PASSAGE PROVIDED =>
──────────

Farukkhabad

About Farukkhabad

Vishrant Ghaat Ganga River bank, Farrukhabad

Farrukhabad was founded by Nawab Mohammad Khan Bangash, who named it after the reigning emperor Farrukhsiyar, in 1714, the district of Farrukhabad forms part of Kanpur division. The township of Farrukhabad, Fatehgarh consist of two towns, Farrukhabad & Fatehgarh, the former being the headquarters of the Tehsil & the latter forming the headquarters of the district, both lying about 5 Kms apart.

The district as it exists now is bounded by Badaun and Shahjahanpur on the north, Hardoi on the east, Kannauj on the south and district Etah & Mainpuri on the west. Rivers Ganga & Ramganga are located towards the east & Kali Nadi towards the south.

Fatehgarh derives its name from an old fort. Fatehgarh remained a Military Station of considerable importance and in 1802 it became the headquarters of the Governor Generals Agent for the ceded provinces. In 1818 a gun carriage factory was established here.

──────────

YOUR TASKS =>
a: Using the Farrukhabad passage, decide whether each of the following statements agrees with it, and for each give yes or no along with the deciding words quoted from the passage: (i) Farrukhabad was named after the emperor Farrukhsiyar. (ii) The town of Farrukhabad serves as the headquarters of the district. (iii) Kali Nadi lies toward the north.
b: Answer these questions from the Farrukhabad passage:
(i) Which district bounds it on the east?
(ii) What was established in 1818?
(iii) About how far apart are the two towns?
c: Reproduce the Farrukhabad passage word for word, starting with "Vishrant Ghaat Ganga" and going on through "towards the south.".

PROVIDED DATA =>
──────────

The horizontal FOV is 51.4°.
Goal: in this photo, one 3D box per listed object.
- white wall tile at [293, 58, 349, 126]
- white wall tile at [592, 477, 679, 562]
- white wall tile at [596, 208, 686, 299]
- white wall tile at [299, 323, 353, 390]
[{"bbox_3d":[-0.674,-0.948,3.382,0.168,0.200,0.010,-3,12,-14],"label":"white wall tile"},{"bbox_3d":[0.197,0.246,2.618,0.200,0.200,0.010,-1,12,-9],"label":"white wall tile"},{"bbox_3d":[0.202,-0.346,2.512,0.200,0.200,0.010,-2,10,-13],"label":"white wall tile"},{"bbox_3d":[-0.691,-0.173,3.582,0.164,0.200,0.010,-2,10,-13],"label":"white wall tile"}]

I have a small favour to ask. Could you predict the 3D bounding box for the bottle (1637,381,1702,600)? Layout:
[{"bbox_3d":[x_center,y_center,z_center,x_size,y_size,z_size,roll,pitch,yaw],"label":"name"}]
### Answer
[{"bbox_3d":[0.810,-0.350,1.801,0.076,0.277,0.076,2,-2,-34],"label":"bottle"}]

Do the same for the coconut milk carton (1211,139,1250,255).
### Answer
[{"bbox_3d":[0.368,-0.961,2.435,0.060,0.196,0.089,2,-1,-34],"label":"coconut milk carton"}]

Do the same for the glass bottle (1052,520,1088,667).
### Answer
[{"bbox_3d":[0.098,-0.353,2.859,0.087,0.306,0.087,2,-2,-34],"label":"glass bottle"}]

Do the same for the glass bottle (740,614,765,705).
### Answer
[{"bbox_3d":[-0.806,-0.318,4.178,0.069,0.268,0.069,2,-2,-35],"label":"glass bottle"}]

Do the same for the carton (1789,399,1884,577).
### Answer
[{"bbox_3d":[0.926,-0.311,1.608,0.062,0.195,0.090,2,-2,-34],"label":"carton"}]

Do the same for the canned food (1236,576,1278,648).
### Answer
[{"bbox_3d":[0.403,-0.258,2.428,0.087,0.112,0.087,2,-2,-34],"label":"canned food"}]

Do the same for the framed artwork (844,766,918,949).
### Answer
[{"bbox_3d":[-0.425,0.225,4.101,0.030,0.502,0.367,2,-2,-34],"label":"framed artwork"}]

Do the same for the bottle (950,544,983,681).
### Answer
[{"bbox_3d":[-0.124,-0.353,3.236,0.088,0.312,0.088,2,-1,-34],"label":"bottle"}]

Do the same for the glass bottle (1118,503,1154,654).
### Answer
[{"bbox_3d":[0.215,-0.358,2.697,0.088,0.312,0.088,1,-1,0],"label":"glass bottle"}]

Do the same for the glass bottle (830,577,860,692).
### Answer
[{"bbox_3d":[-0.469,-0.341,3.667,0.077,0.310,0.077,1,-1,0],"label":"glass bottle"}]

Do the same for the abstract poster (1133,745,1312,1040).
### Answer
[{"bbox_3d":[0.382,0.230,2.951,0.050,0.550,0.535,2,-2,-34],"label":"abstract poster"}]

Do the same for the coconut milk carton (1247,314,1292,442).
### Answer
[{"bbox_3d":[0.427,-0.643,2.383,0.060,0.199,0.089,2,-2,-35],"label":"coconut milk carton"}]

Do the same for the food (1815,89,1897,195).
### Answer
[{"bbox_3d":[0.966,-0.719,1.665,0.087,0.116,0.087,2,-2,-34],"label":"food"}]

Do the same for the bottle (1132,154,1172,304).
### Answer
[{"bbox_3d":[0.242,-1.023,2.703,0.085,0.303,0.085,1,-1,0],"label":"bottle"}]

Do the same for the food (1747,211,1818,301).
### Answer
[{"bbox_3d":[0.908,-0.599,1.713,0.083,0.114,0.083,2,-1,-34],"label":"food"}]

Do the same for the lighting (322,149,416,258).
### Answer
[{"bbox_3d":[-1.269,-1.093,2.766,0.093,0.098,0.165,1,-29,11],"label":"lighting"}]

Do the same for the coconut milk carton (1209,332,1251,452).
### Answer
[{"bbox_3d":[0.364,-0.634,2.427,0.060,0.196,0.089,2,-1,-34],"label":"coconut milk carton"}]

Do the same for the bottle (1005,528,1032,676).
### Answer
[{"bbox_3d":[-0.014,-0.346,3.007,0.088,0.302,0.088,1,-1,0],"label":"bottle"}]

──────────

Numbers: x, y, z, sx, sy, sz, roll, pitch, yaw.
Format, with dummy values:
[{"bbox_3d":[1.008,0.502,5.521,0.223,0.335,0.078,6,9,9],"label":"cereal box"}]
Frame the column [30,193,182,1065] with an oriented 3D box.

──────────

RESPONSES PER TASK =>
a:
(i) Yes: "who named it after the reigning emperor Farrukhsiyar"
(ii) No: "the former being the headquarters of the Tehsil & the latter forming the headquarters of the district"
(iii) No: "Kali Nadi towards the south"

b:
(i) Hardoi
(ii) A gun carriage factory
(iii) About 5 Kms

c:
Vishrant Ghaat Ganga River bank, Farrukhabad

Farrukhabad was founded by Nawab Mohammad Khan Bangash, who named it after the reigning emperor Farrukhsiyar, in 1714, the district of Farrukhabad forms part of Kanpur division. The township of Farrukhabad, Fatehgarh consist of two towns, Farrukhabad & Fatehgarh, the former being the headquarters of the Tehsil & the latter forming the headquarters of the district, both lying about 5 Kms apart.

The district as it exists now is bounded by Badaun and Shahjahanpur on the north, Hardoi on the east, Kannauj on the south and district Etah & Mainpuri on the west. Rivers Ganga & Ramganga are located towards the east & Kali Nadi towards the south.